Someone whose been driving for 20 years, let's say, in the United States and somehow ends up driving a car in the UK will be in a lot of trouble. Going from right side driving to left side driving, or vice versa, will bewilder just about anyone, and if you've gone through such an experience maybe you can relate to the fact that although you realize the rules of the game have changed, you'll still be prone to mistakes like signaling the wrong way. Sure adapting takes time, but it takes longer and at a more frustrating energy cost than learning from scratch - a fact attested by a recent new study by Michigan State University psychology researchers.
“There’s so much conflict in your brain,” said Schroder, who continues on the same foreign car lane analogy “that when you make a mistake like forgetting to turn on your blinker you don’t even realize it and make the same mistake again.
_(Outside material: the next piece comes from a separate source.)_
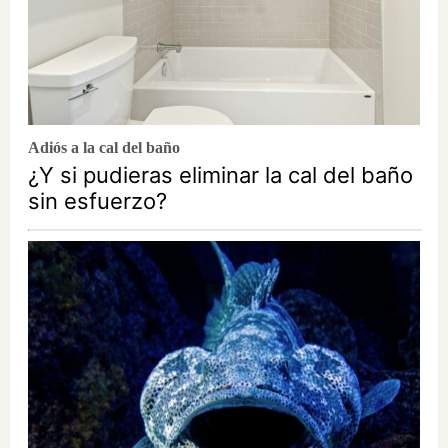
Adiós a la cal del baño
¿Y si pudieras eliminar la cal del baño
sin esfuerzo?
What you learned initially is hard to overcome when rules change.”
To test the theory, the scientists invited study participants to a computerized task which involved recognizing the middle letter either in “NNMNN” or “MMNMM.” For "M", participants simply had to press a button on the left, while for "N" on the right. After 50 trials or so, the commands were reversed. The scientists found that the volunteers made repeated mistakes, and, moreover, didn't learn from them. In addition, a cap measuring brain activity showed they were less aware of their errors. Also, when the participants did indeed respond correctly, brain activity showed showed intense connections suggesting it was put to harder work and consuming more energy.
“We expected they were going to get better at the task over time,” said Schroder, a graduate student in MSU’s Department of Psychology. “But after the rules changed they were slower and less accurate throughout the task and couldn’t seem to get the hang of it.”
“These findings and our past research suggest that when you have multiple things to juggle in your mind – essentially, when you are multitasking – you are more likely to mess up,” said Jason Moser, assistant professor of psychology and director of MSU’s Clinical Psychophysiology Lab. “It takes effort and practice for you to be more aware of the mistakes you are missing and stay focused.”
The findings were reported in the journal Cognitive, Affective & Behavioral Neuroscience.